» What the exercise asks: Rewrite the rows from the line with "6 Calle 1, Playa Fortuna, Luquillo Puerto" up to and including the line with "Conference Paper", changing "Read more" to "Continue reading" and keeping everything else the same. Omit the pictures from your answer.
^^^^^^^^^^^^^^^^
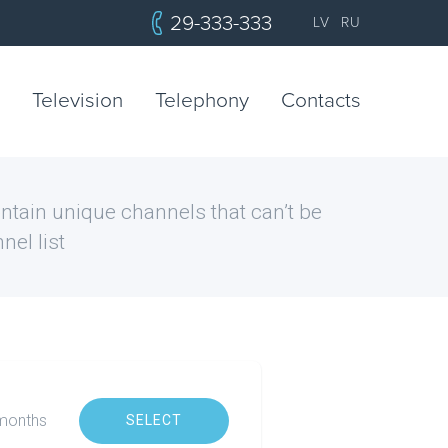
29-333-333
LV
RU
Television
Telephony
Contacts
tain unique channels that can’t be
nel list
x months
SELECT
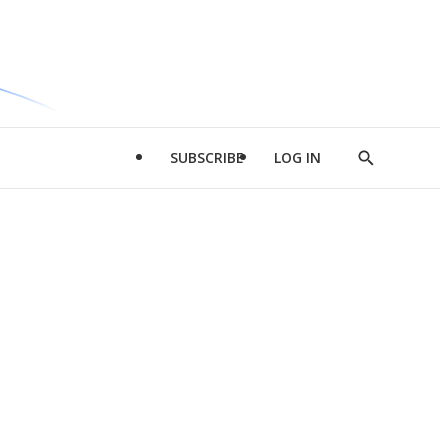
SUBSCRIBE
LOG IN
Show
Search
d
l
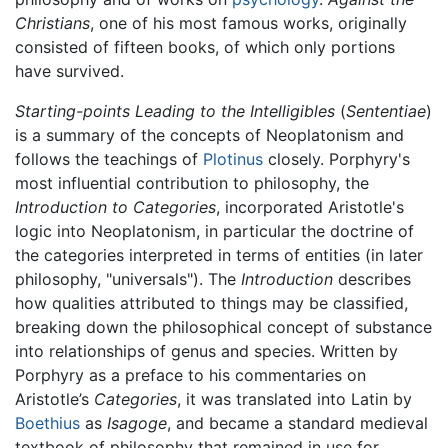
Christians
, one of his most famous works, originally
consisted of fifteen books, of which only portions
have survived.
Starting-points Leading to the Intelligibles
(
Sententiae
)
is a summary of the concepts of Neoplatonism and
follows the teachings of
Plotinus
closely. Porphyry's
most influential contribution to philosophy, the
Introduction to Categories
, incorporated Aristotle's
logic into Neoplatonism, in particular the doctrine of
the categories interpreted in terms of entities (in later
philosophy, "universals"). The
Introduction
describes
how qualities attributed to things may be classified,
breaking down the philosophical concept of substance
into relationships of genus and species. Written by
Porphyry as a preface to his commentaries on
Aristotle’s
Categories
, it was translated into Latin by
Boethius
as
Isagoge
, and became a standard medieval
textbook of philosophy that remained in use for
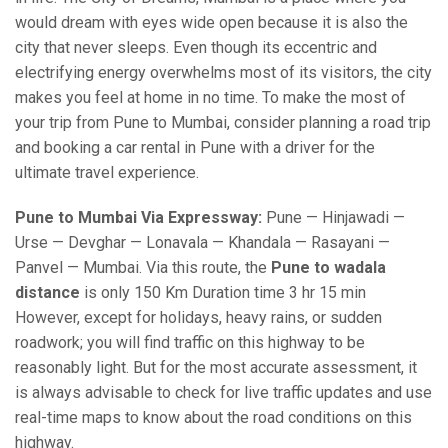
would dream with eyes wide open because it is also the
city that never sleeps. Even though its eccentric and
electrifying energy overwhelms most of its visitors, the city
makes you feel at home in no time. To make the most of
your trip from Pune to Mumbai, consider planning a road trip
and booking a car rental in Pune with a driver for the
ultimate travel experience.
Pune to Mumbai Via Expressway:
Pune — Hinjawadi —
Urse — Devghar — Lonavala — Khandala — Rasayani —
Panvel — Mumbai. Via this route, the
Pune to wadala
distance
is only 150 Km Duration time 3 hr 15 min
However, except for holidays, heavy rains, or sudden
roadwork; you will find traffic on this highway to be
reasonably light. But for the most accurate assessment, it
is always advisable to check for live traffic updates and use
real-time maps to know about the road conditions on this
highway.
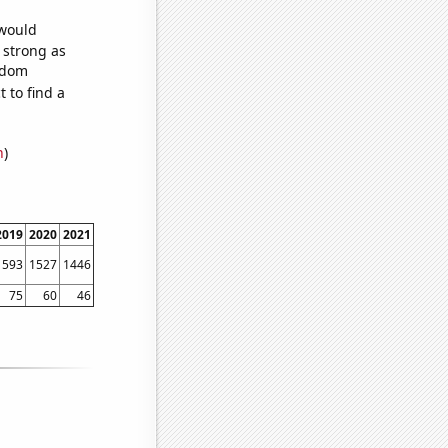
 would
s strong as
andom
 to find a
n
)
2019
2020
2021
1593
1527
1446
75
60
46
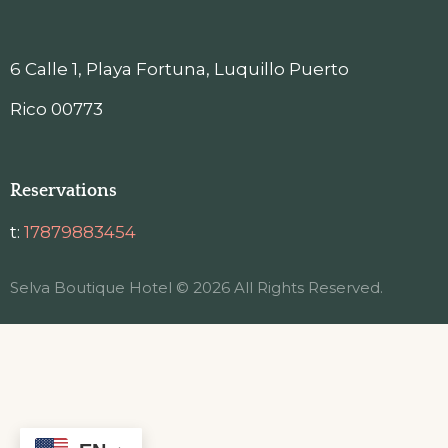
6 Calle 1, Playa Fortuna, Luquillo Puerto
Rico 00773
Reservations
t:
17879883454
Selva Boutique Hotel © 2026 All Rights Reserved.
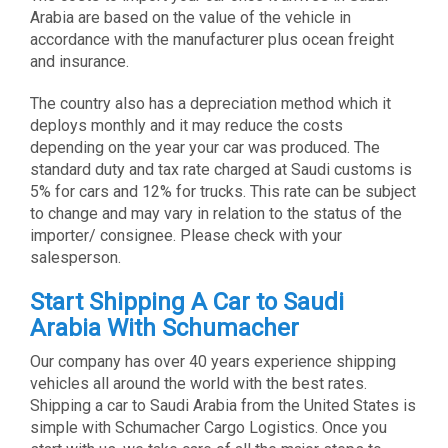
Arabia are based on the value of the vehicle in
accordance with the manufacturer plus ocean freight
and insurance.
The country also has a depreciation method which it
deploys monthly and it may reduce the costs
depending on the year your car was produced. The
standard duty and tax rate charged at Saudi customs is
5% for cars and 12% for trucks. This rate can be subject
to change and may vary in relation to the status of the
importer/ consignee. Please check with your
salesperson.
Start Shipping A Car to Saudi
Arabia With Schumacher
Our company has over 40 years experience shipping
vehicles all around the world with the best rates.
Shipping a car to Saudi Arabia from the United States is
simple with Schumacher Cargo Logistics. Once you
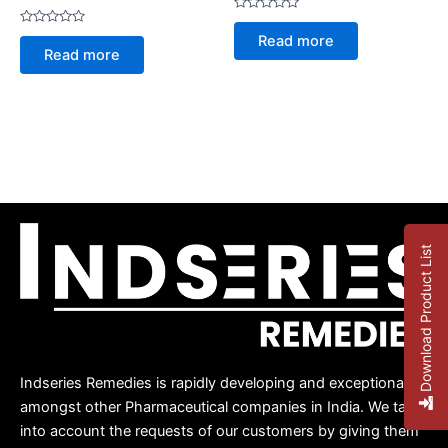
Rated
0
Rated
Read more
out
0
Read more
of
out
5
of
5
Download Product List
Indseries Remedies is rapidly developing and exceptional
amongst other Pharmaceutical companies in India. We take
into account the requests of our customers by giving them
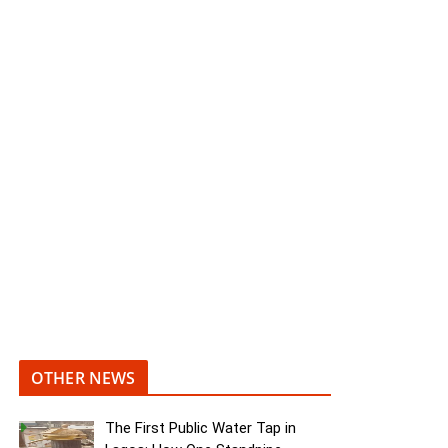
OTHER NEWS
The First Public Water Tap in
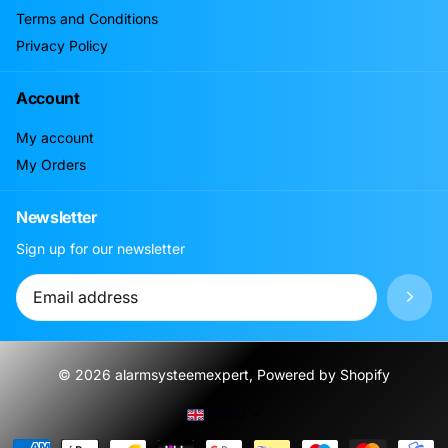
Terms and Conditions
Privacy Policy
Account
My account
My Orders
Newsletter
Sign up for our newsletter
©
2026
alarmsysteemexpert, Powered by Shopify
Menu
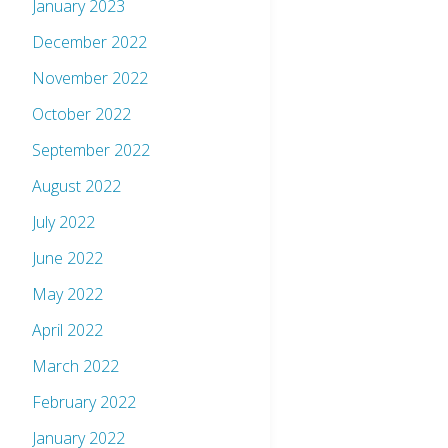
January 2023
December 2022
November 2022
October 2022
September 2022
August 2022
July 2022
June 2022
May 2022
April 2022
March 2022
February 2022
January 2022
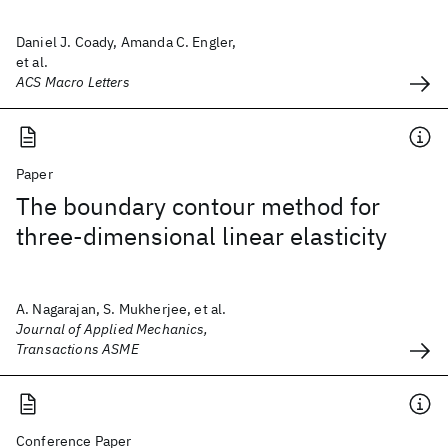
Daniel J. Coady, Amanda C. Engler,
et al.
ACS Macro Letters
Paper
The boundary contour method for
three-dimensional linear elasticity
A. Nagarajan, S. Mukherjee, et al.
Journal of Applied Mechanics,
Transactions ASME
Conference Paper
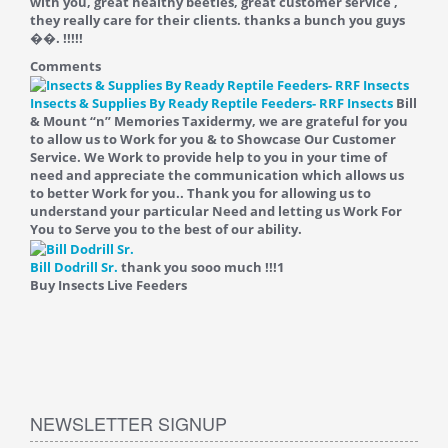
with you, great healthy beetles, great customer service ,
they really care for their clients. thanks a bunch you guys
��. !!!!!
Comments
Insects & Supplies By Ready Reptile Feeders- RRF Insects
Bill
& Mount “n” Memories Taxidermy, we are grateful for you
to allow us to Work for you & to Showcase Our Customer
Service. We Work to provide help to you in your time of
need and appreciate the communication which allows us
to better Work for you.. Thank you for allowing us to
understand your particular Need and letting us Work For
You to Serve you to the best of our ability.
Bill Dodrill Sr.
thank you sooo much !!!
1
Buy Insects Live Feeders
NEWSLETTER SIGNUP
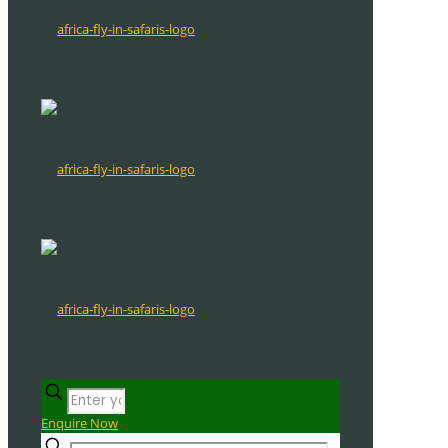
Enquire Now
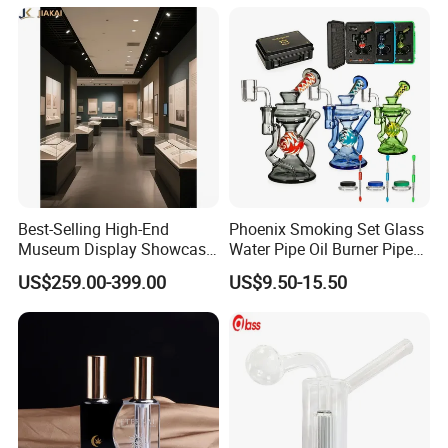
Water Pipe
Best-Selling High-End
Phoenix Smoking Set Glass
Museum Display Showcase
Water Pipe Oil Burner Pipe
Featuring LED Lighting and
Recycler Rig Pipe High
US$259.00-399.00
US$9.50-15.50
Motorized Doors
Quality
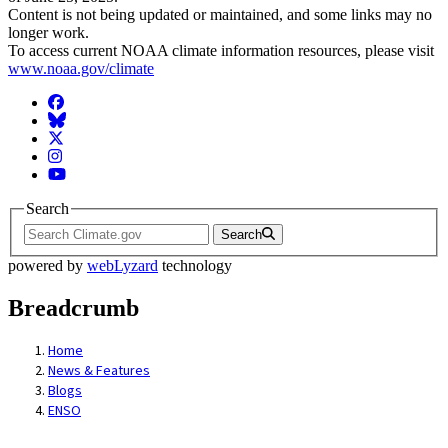
Content is not being updated or maintained, and some links may no
longer work.
To access current NOAA climate information resources, please visit
www.noaa.gov/climate
Facebook
BlueSky
Twitter
Instagram
YouTube
Search
Search
powered by
webLyzard
technology
Breadcrumb
Home
News & Features
Blogs
ENSO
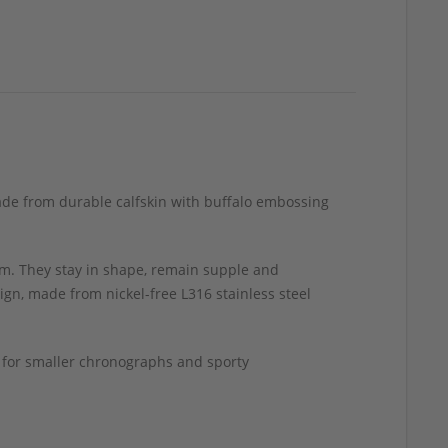
made from durable calfskin with buffalo embossing
m. They stay in shape, remain supple and
ign, made from nickel-free L316 stainless steel
h for smaller chronographs and sporty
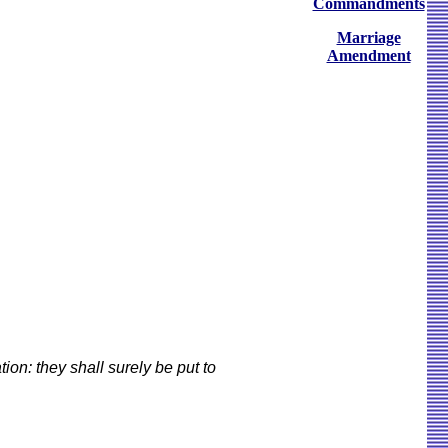
Commandments
Marriage
Amendment
on: they shall surely be put to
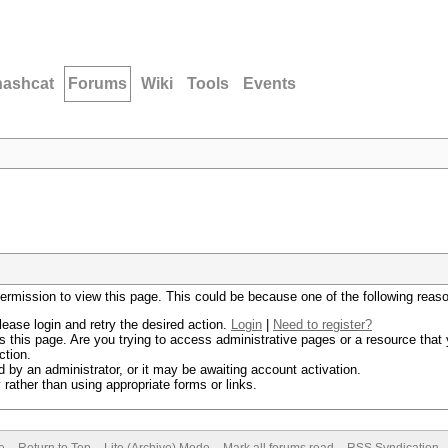
hashcat
Forums
Wiki
Tools
Events
permission to view this page. This could be because one of the following reas
lease login and retry the desired action.
Login
|
Need to register?
 this page. Are you trying to access administrative pages or a resource that 
ction.
by an administrator, or it may be awaiting account activation.
rather than using appropriate forms or links.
^^^^^^^^^^^^^^^^
» Answer section:
6 Calle 1, Playa Fortuna, Luquillo Puerto
Rico 00773
Reservations
t:
17879883454
Selva Boutique Hotel © 2026 All Rights Reserved.
Arabia are based on the value of the vehicle in
accordance with the manufacturer plus ocean freight
and insurance.
The country also has a depreciation method which it
deploys monthly and it may reduce the costs
depending on the year your car was produced. The
standard duty and tax rate charged at Saudi customs is
5% for cars and 12% for trucks. This rate can be subject
to change and may vary in relation to the status of the
importer/ consignee. Please check with your
salesperson.
Start Shipping A Car to Saudi
Arabia With Schumacher
Our company has over 40 years experience shipping
vehicles all around the world with the best rates.
Shipping a car to Saudi Arabia from the United States is
simple with Schumacher Cargo Logistics. Once you
Rated
0
Rated
Continue reading
out
0
Continue reading
of
out
5
of
5
Download Product List
Indseries Remedies is rapidly developing and exceptional
amongst other Pharmaceutical companies in India. We take
into account the requests of our customers by giving them
OTHER NEWS
The First Public Water Tap in
Terms and Conditions
Privacy Policy
Account
My account
My Orders
Newsletter
Sign up for our newsletter
©
2026
alarmsysteemexpert, Powered by Shopify
Menu
January 2023
December 2022
November 2022
October 2022
September 2022
August 2022
July 2022
June 2022
May 2022
April 2022
March 2022
February 2022
January 2022
Daniel J. Coady, Amanda C. Engler,
et al.
ACS Macro Letters
Paper
The boundary contour method for
three-dimensional linear elasticity
A. Nagarajan, S. Mukherjee, et al.
Journal of Applied Mechanics,
Transactions ASME
Conference Paper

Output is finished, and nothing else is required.